When random numbers go One

Random Numbers

Random numbers are great. They let you write interesting computer simulations, accurately sample statistics, implement cryptographic algorithms and, most importantly, gamble without thinking. In Java the usual way of accessing random numbers is through a class called java.util.Random. You can instantiate it with a seed, or the current time, and then you have a sequence of values that have easy type specific accessor methods, for example:

Random random = new Random();
// Prints out either 0 or 1
System.out.println(random.nextInt(2));

Audience Participation Time

If your expectations hadn't been biased by asking this question: what would you expect the following code to print out:

public static void main(String[] args) {
    int start = 0;
    int end = 1000;
    int countOnes = 0;
    for (int i = start; i < end; i++) {
        countOnes += new Random(i).nextInt(2);
    }
    System.out.println(countOnes);
}

If we run the program what do we get:

1000

That's quite surprising - if you'd asked me what number I would expect, I would tell you that I couldn't give you an exact number but I'd expect it to be about 500. This is based upon the idea that you're sampling from a distribution with a 50% probability of a 1, and a 50% probability of a 0. It won't come up with 500 exactly, but you'd expect with a sample size of 1000 that you'd approach a total of 500. If we change the 'end' variable to be 4000, we get:

4000

Again - the call to nextInt(2) should be returning a random number between 0 and 1, but its only returning 1. How about start = 4000 and end = 5000.

96

Ok - I've got more zeros now, but a lot less of them than I'd expect.

Why?

Well people frequently refer to computer based random number generators as pseudo-random number generators, but its rarely described what pseudo-random actually means. What we really mean in this case is that we have an algorithm that produces a deterministic sequence of numbers, but is initialised with a seed. The sequence looks random, but its just a facade. What the small program above does is simply sample the first random number out of the sequence.

This is a cheap parlour trick, but it does raise some interesting issues. java.util.Random uses a linear congruential generator in order to generate its numbers, which has the upside of being simple and fast. Unfortunately that comes at the cost that its not very random - even when the programmer uses it properly. Its not at all suitable for monte carlo simulations or crytographic algorithms.
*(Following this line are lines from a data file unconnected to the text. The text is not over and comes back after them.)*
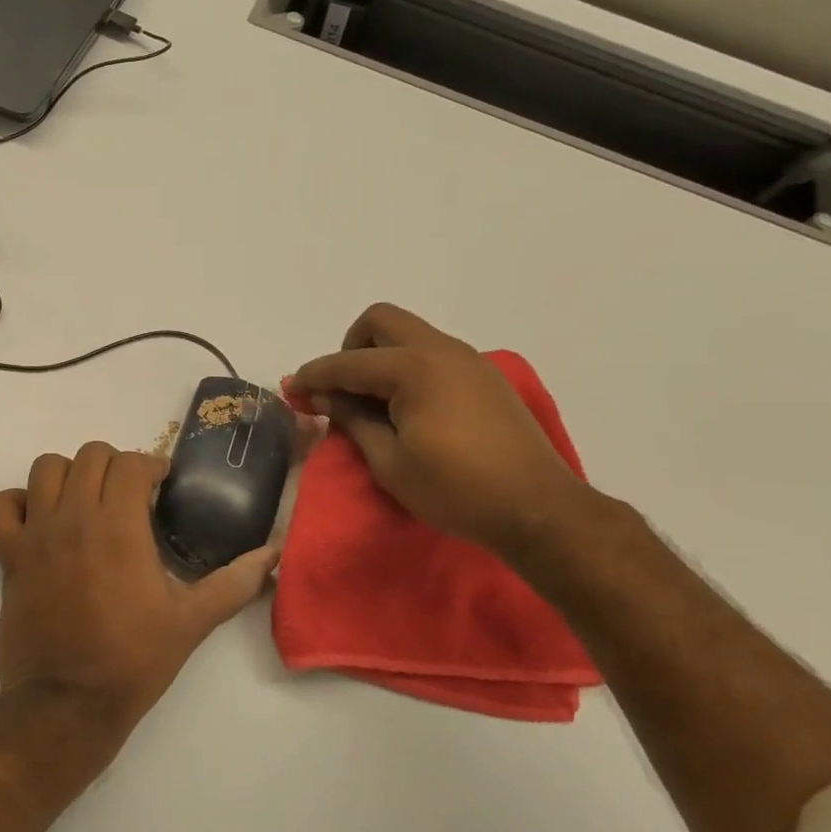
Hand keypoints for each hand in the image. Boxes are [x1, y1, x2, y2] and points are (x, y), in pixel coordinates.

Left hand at [0, 442, 279, 731]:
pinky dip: (16, 503)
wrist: (66, 704)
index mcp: (118, 525)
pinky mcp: (9, 556)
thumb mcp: (192, 621)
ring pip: (44, 468)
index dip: (151, 466)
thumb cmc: (133, 659)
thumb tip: (274, 555)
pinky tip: (38, 520)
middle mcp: (74, 516)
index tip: (161, 485)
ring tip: (86, 498)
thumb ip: (235, 582)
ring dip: (69, 473)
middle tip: (129, 493)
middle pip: (89, 455)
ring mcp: (36, 534)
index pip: (131, 462)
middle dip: (114, 464)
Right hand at [290, 303, 587, 555]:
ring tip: (372, 403)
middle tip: (342, 390)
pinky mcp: (484, 377)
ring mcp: (468, 360)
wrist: (539, 510)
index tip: (291, 391)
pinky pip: (432, 353)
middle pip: (381, 321)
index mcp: (415, 369)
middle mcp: (442, 350)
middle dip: (350, 348)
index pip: (348, 362)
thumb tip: (322, 397)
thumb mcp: (390, 462)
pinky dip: (407, 367)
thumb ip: (352, 420)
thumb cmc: (456, 490)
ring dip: (379, 356)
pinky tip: (407, 407)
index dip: (314, 376)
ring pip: (409, 334)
This isn't an issue specific to Java either - early versions of python used a 1982 algorithm by Wichmann & Hill. This suffers from a short period - which in this context means that the numbers start repeating after a while. More recent versions use the Mersenne Twister as their algorithm - which has much nicer properties, but is still unsuitable for cryptographic use.

Conclusions

The thing to bear in mind in all these cases is that pseudo-random numbers aren't random numbers, and if you care about statistical randomness then you need to take care in both your algorithm selection and usage of the implementation.